## Task item
The required output is an exact restatement of the lines, starting with the one that contains "better.info@ons.gov.uk" and finishing with the last line of the listing. It contains no pictures.

═══ Data under study

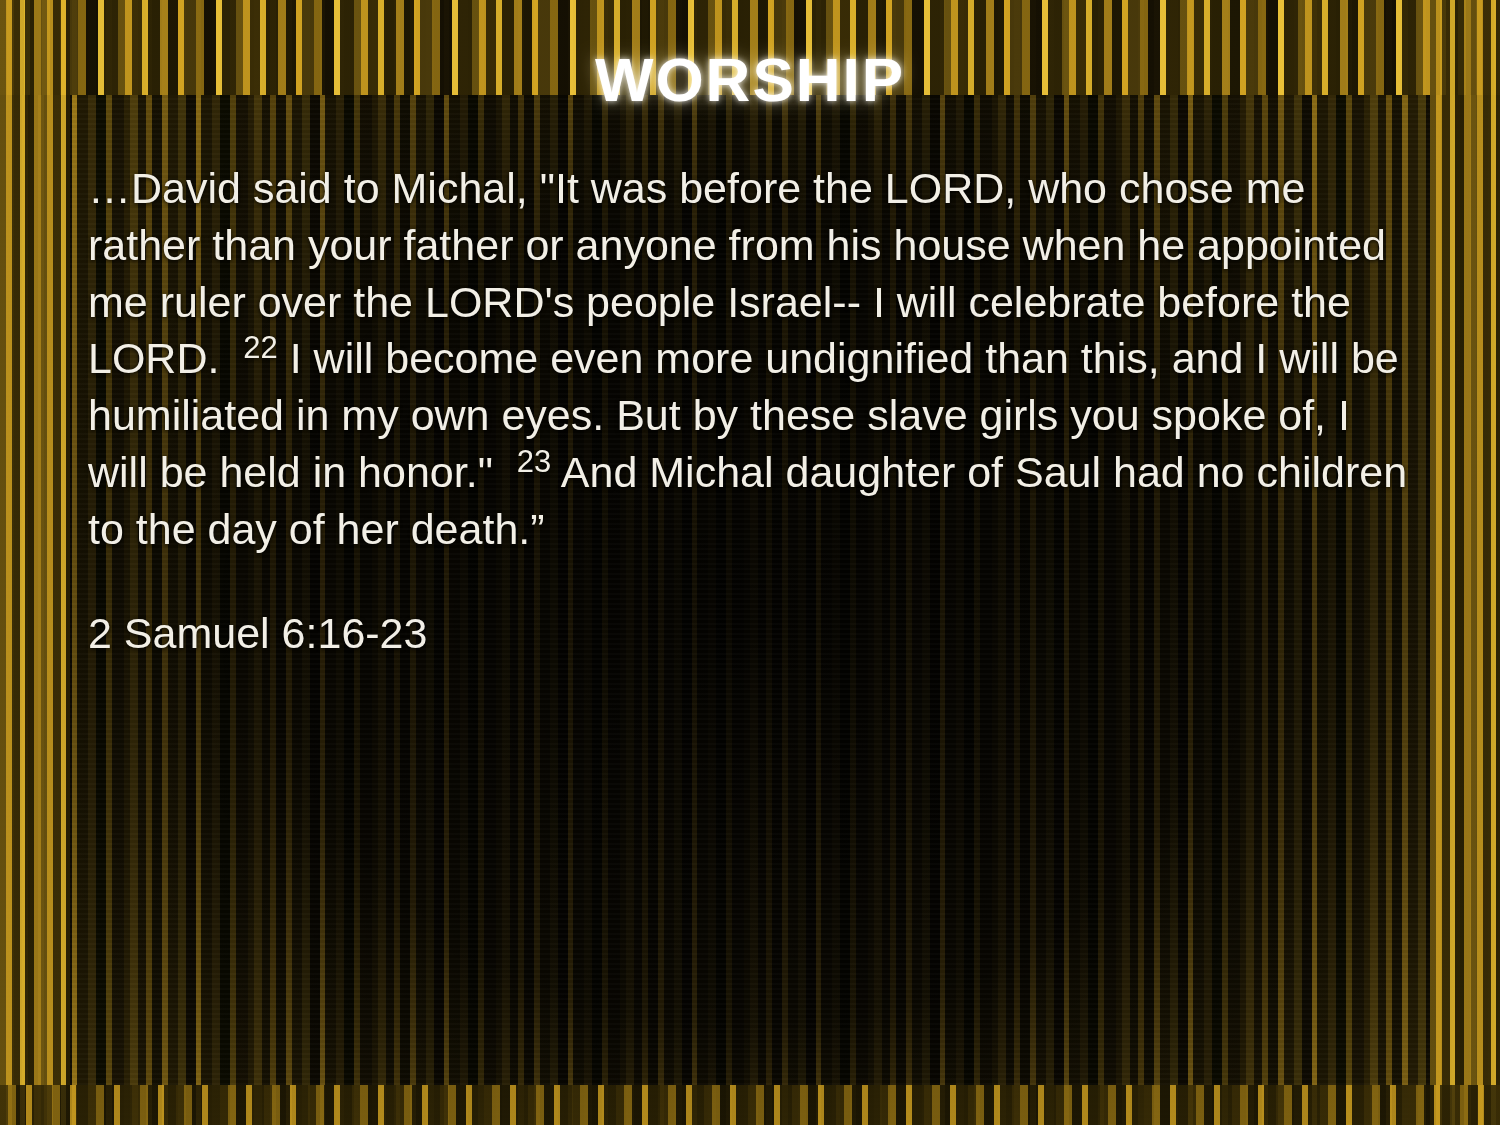WORSHIP
…David said to Michal, "It was before the LORD, who chose me rather than your father or anyone from his house when he appointed me ruler over the LORD's people Israel-- I will celebrate before the LORD. 22 I will become even more undignified than this, and I will be humiliated in my own eyes. But by these slave girls you spoke of, I will be held in honor." 23 And Michal daughter of Saul had no children to the day of her death.”
2 Samuel 6:16-23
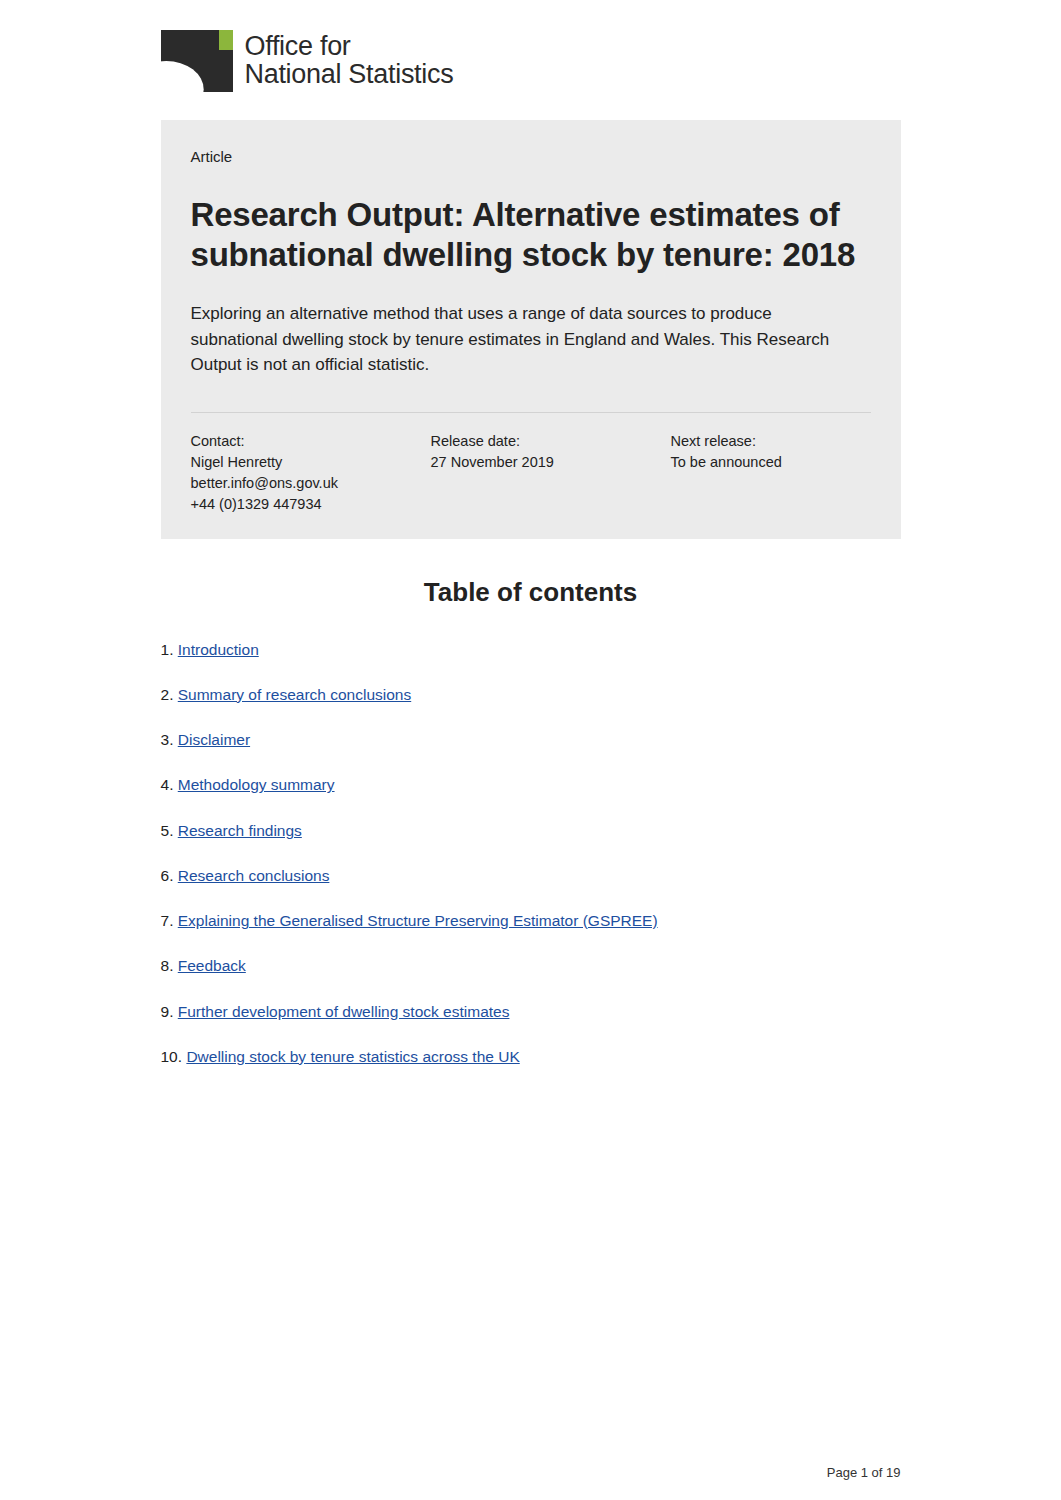Office for
National Statistics
Article
Research Output: Alternative estimates of subnational dwelling stock by tenure: 2018
Exploring an alternative method that uses a range of data sources to produce subnational dwelling stock by tenure estimates in England and Wales. This Research Output is not an official statistic.
Contact: Nigel Henretty
better.info@ons.gov.uk
+44 (0)1329 447934
Release date: 27 November 2019
Next release: To be announced
Table of contents
Introduction
Summary of research conclusions
Disclaimer
Methodology summary
Research findings
Research conclusions
Explaining the Generalised Structure Preserving Estimator (GSPREE)
Feedback
Further development of dwelling stock estimates
Dwelling stock by tenure statistics across the UK
Page 1 of 19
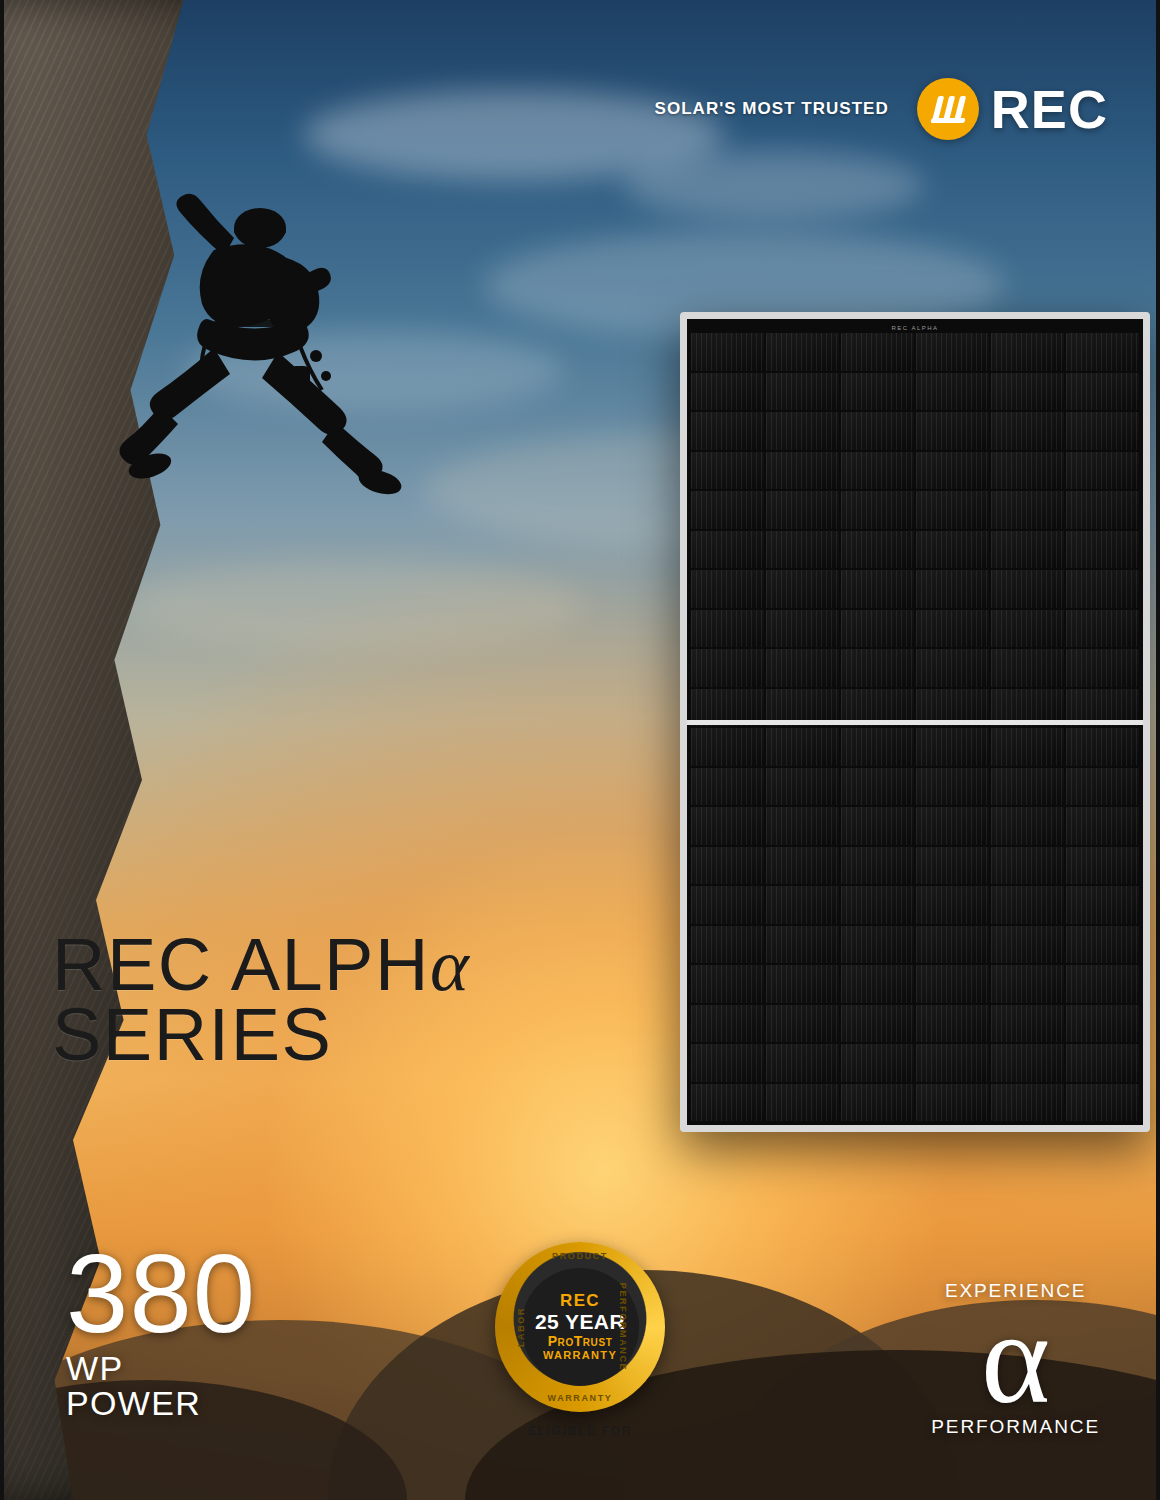SOLAR'S MOST TRUSTED
REC
REC ALPHA
REC ALPHα
SERIES
380
WP
POWER
Product Performance Warranty Labor
REC 25 YEAR ProTrust WARRANTY
ELIGIBLE FOR
EXPERIENCE
α
PERFORMANCE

══════

## Answer box
better.info@ons.gov.uk
+44 (0)1329 447934
Release date: 27 November 2019
Next release: To be announced
Table of contents
Introduction
Summary of research conclusions
Disclaimer
Methodology summary
Research findings
Research conclusions
Explaining the Generalised Structure Preserving Estimator (GSPREE)
Feedback
Further development of dwelling stock estimates
Dwelling stock by tenure statistics across the UK
Page 1 of 19
SOLAR'S MOST TRUSTED
REC
REC ALPHA
REC ALPHα
SERIES
380
WP
POWER
Product Performance Warranty Labor
REC 25 YEAR ProTrust WARRANTY
ELIGIBLE FOR
EXPERIENCE
α
PERFORMANCE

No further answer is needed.